Glenn “Chuck” Westover
Class of 1964
Glenn "Chuck" Westover has led a life of public service, highlighted by his illustrious teaching career. He is praised for his ability to instill a love of science in his students and for his passion and boundless energy. Westover has promoted science education locally, regionally and nationally, establishing a reputation as an outstanding science teacher among his peers and students.
Westover graduated from Ritenour High School in 1964. He completed his Bachelor of Science degree in 1968 at Southeast Missouri State University, followed by his Master of Education in 1975 at University of Missouri-St. Louis. He began teaching science in 1968 and retired in 2003.
Through the years, Westover received many awards and accolades recognizing his excellence in teaching. He always strived to improve the learning and teaching of science, and he was ranked in the top1 percent of teachers in the nation. Among his many personal and professional awards, Westover received the National Presidential Award for Excellence in Science Teaching from the President of the United States, the National Science Foundation and The National Association of Science Teachers, the Outstanding Biology Teacher Award for Missouri from the National Association of Biology Teachers, the Radio Shack National Teacher Award, and the Outstanding Science Teacher Award from the Academy of Science of St. Louis. He was a four-time recipient of the Outstanding Achievement Award in the Ferguson-Florissant School District, where he was also a Teacher of the Year finalist. Aside from teaching, he also received the United States Army Commendation Medal for "Exceptional Meritorious Service" in 1972.
Outside of the classroom, Westover kept busy with a number of professional development activities.
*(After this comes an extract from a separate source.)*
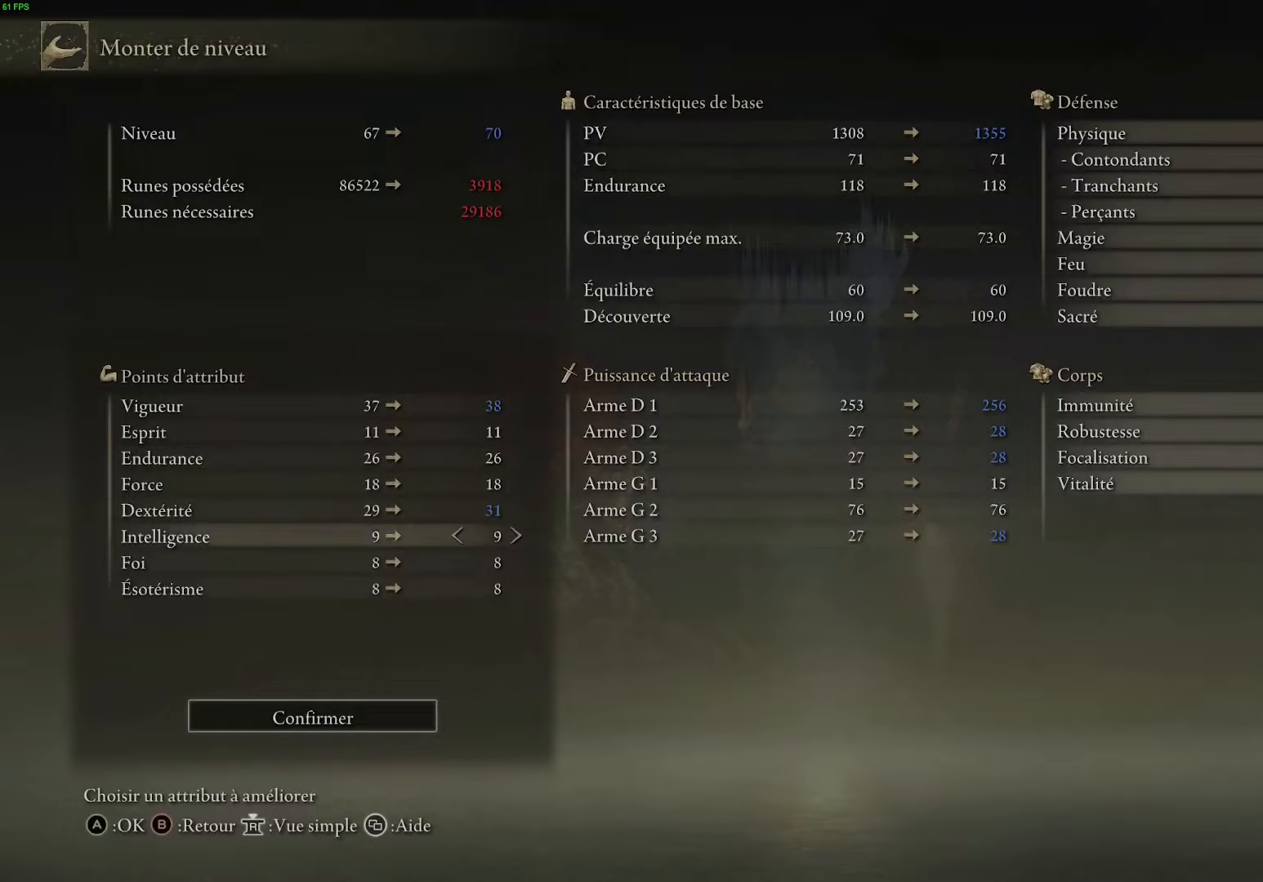
{"buttons": ["DPAD_DOWN"], "left_stick": "center", "right_stick": "center", "events": [[50, "DPAD_DOWN", "up"], [416, "DPAD_DOWN", "down"]]}
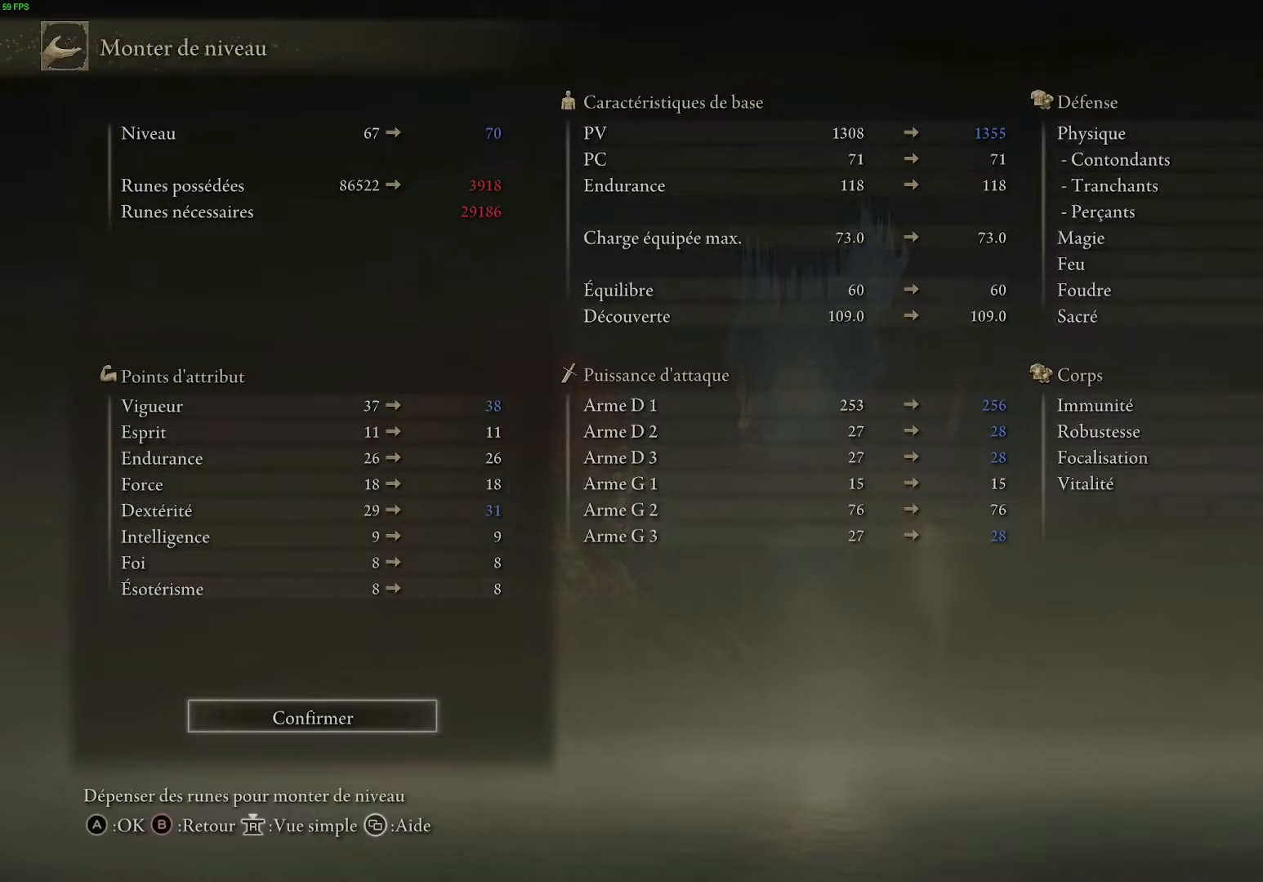
{"buttons": ["A"], "left_stick": "center", "right_stick": "center", "events": [[50, "DPAD_DOWN", "up"], [150, "A", "down"], [283, "A", "up"], [333, "DPAD_LEFT", "down"], [416, "A", "down"], [416, "DPAD_LEFT", "up"]]}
He participated in various science teaching outreach programs with Monsanto, Washington University, University of Missouri St. Louis, and others. He also presented and participated in many local and national conventions during his career.
Westover has been married to his wife Barbara for 37 years, and they have three children - Leah, Linda and Zach. His family took part in the Youth for Understanding exchange program, hosting a total of 12 exchange students from all over the world. He was also a Boy Scout Troop leader, and volunteered hundreds of hours accompanying students on outdoor adventures ranging from camping and canoeing to spelunking and rock climbing. He also served as the faculty sponsor/coach for the McCluer North High School "Odyssey of the Mind" team which competed nationally in competitions in creative problem solving.
In retirement, Westover continues to give back to the community and do what he does best: educate children. He has been an Oasis tutoring volunteer in the Ferguson-Florissant School District and is a volunteer in the St. Louis Zoo Docent program. He has touched the lives of countless students through his passionate teaching style, and Ritenour is proud to bring him home to his alma mater to recognize his accomplishments.